Quali sono gli step successivi?

Sono diversi. Attualmente stiamo introducendo i geni scoperti finora e li introduciamo nelle cellule adulte per farle ringiovanire e farle tornare staminali. In molti laboratori poi si sta cercando di indurre l’espressione di questi geni endogeni – interni alle cellule – in modo da non introdurre nulla all’interno delle cellule per non modificarle.

 

E come si può fare?

Trattandole con farmaci. In questo modo non modifichiamo la cellula. Ma ci sono altri studi e altre metodiche ora in fase di sperimentazione. Il fine è lo stesso: rendere delle cellule adulte staminali e perfettamente identiche alle cellule dell’adulto. Questa è una delle linee di ricerca. L’altra s’impegna a capire come mantenere le cellule staminali in coltura e poi come differenziare queste cellule cercando di studiare quali molecole determinano il differenziamento di una cellula in fegato piuttosto che neurone.

 

Quali sono le molecole coinvolte in questo processo?

Questo è ciò che noi stiamo studiando per avere dei cocktail di molecole specifiche che ci permettano di far differenziare una cellula staminale in adulta. Non una adulta qualunque, ma quella specifica che serve a noi.

 

Come avviene la differenziazione della cellula staminale in una cellula “specifica”?
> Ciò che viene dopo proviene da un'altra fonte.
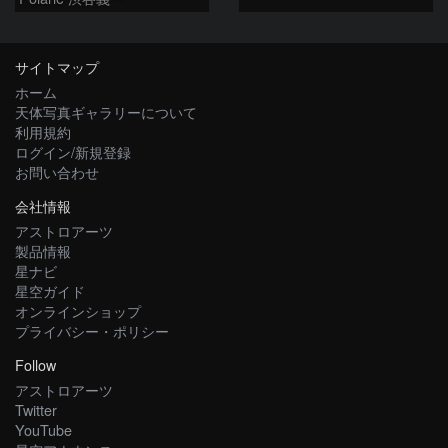
サイトマップ
ホーム
天体写真ギャラリーについて
利用規約
ログイン/新規登録
お問い合わせ
会社情報
アストロアーツ
製品情報
星ナビ
星空ガイド
オンラインショップ
プライバシー・ポリシー
Follow
アストロアーツ
Twitter
YouTube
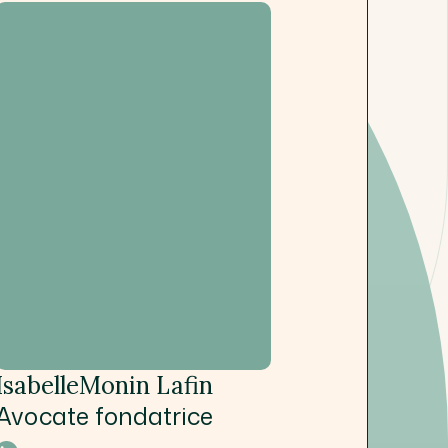
Isabelle
Monin Lafin
Avocate fondatrice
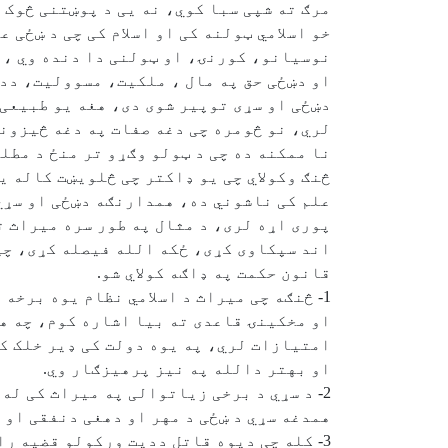
مرګ ته شپی سبا کوي، نه یی د پوښتنی څوک و
خو اسلامي ټولنه کی او اسلام کی چی د ښځی 
نوسیانو، کورنۍ، او ټولنی دا دنده وي ، چ
او دښځی حق په مال ، ملکیت، مسوولیت، ددن
دښځی او سړی توپیر شوی دی، هغه یو طبیعی 
لري، نو څومره چی دغه صفات په دغه څیزونو
نا ممکنه ده چی د ټولو وګړو تر منځ د مطل
څنګ وکولاي چی یو ډاکتر چی څلویښت کاله ی
علم کی ناشوني ده، همدارنګه دښځی او سړي
پوری اړه لری، د مثال په طور سره میراث ت
اند سپکاوی کړی، ځکه الله فیصله کړی، چی 
قانون حکمت په ډاګه کولاي شو.
1- څنګه چی میراث د اسلامي نظام یوه برخ
او مخکینۍ قاعدی ته بیا اشاره کوم، چه هی
امتیازات لري، په یوه دولت کی ډیر خلک ک
او بهتر دالله په نیز پرهیزګار وي.
2- د سړي د برخی زیاتوالی په میراث کی له
همدغه سړي د ښځی د مهر او دهغی دنفقی او خ
3- کله چی دیوه قاتل ددیت ورکولو قضیه را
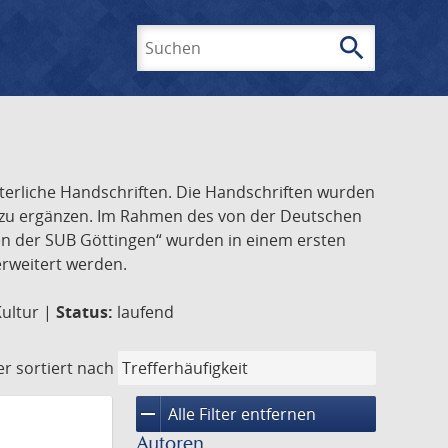
search
Suchen
lterliche Handschriften. Die Handschriften wurden
k zu ergänzen. Im Rahmen des von der Deutschen
ften der SUB Göttingen“ wurden in einem ersten
 erweitert werden.
Kultur |
Status:
laufend
er
sortiert nach
remove
Alle Filter entfernen
Autoren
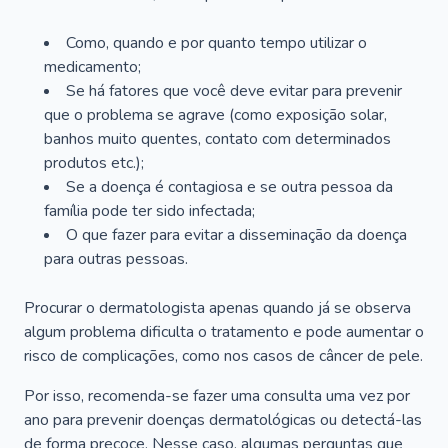
Como, quando e por quanto tempo utilizar o
medicamento;
Se há fatores que você deve evitar para prevenir
que o problema se agrave (como exposição solar,
banhos muito quentes, contato com determinados
produtos etc.);
Se a doença é contagiosa e se outra pessoa da
família pode ter sido infectada;
O que fazer para evitar a disseminação da doença
para outras pessoas.
Procurar o dermatologista apenas quando já se observa
algum problema dificulta o tratamento e pode aumentar o
risco de complicações, como nos casos de câncer de pele.
Por isso, recomenda-se fazer uma consulta uma vez por
ano para prevenir doenças dermatológicas ou detectá-las
de forma precoce. Nesse caso, algumas perguntas que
Il genoma ha una serie di segnali, che costituiscono l’epigenoma, utili a rendere accessibile e leggibile il genoma. Una cellula nervosa differenziata finale diciamo che esprima circa 5 mila geni – un quinto di tutti quelli di cui disponiamo. Una cellula finale differenziata del fegato ne esprime circa lo stesso numero ma una parte di questi è specifica per tipo cellulare, altrimenti non ci sarebbe differenza tra organi.

Uno dei metodi che la cellula ha per differenziarsi è chiudere regioni di genoma, cioè renderlo inaccessibile in tutti quei geni che non servono a quel determinato tipo di sviluppo cellulare.

Noi stiamo osservando che nelle cellule staminali il genoma è molto più aperto, questo perché la cellula deve ancora decidere cosa diventare. Stiamo studiando quali molecole attivano, aprono e chiudono il genoma in regioni diverse e lo osserviamo nelle prime fasi del differenziamento. Una cellula che diventa neurone, chiude specifiche regioni e ne mantiene aperte altre, una cellula che diventa cellula del fegato fa la stessa cosa, ma su regioni diverse del genoma. In questo modo cerchiamo di capire come funzionano i geni e la loro regolazione. Per semplificare: come una cellula diventa una cosa piuttosto che un’altra.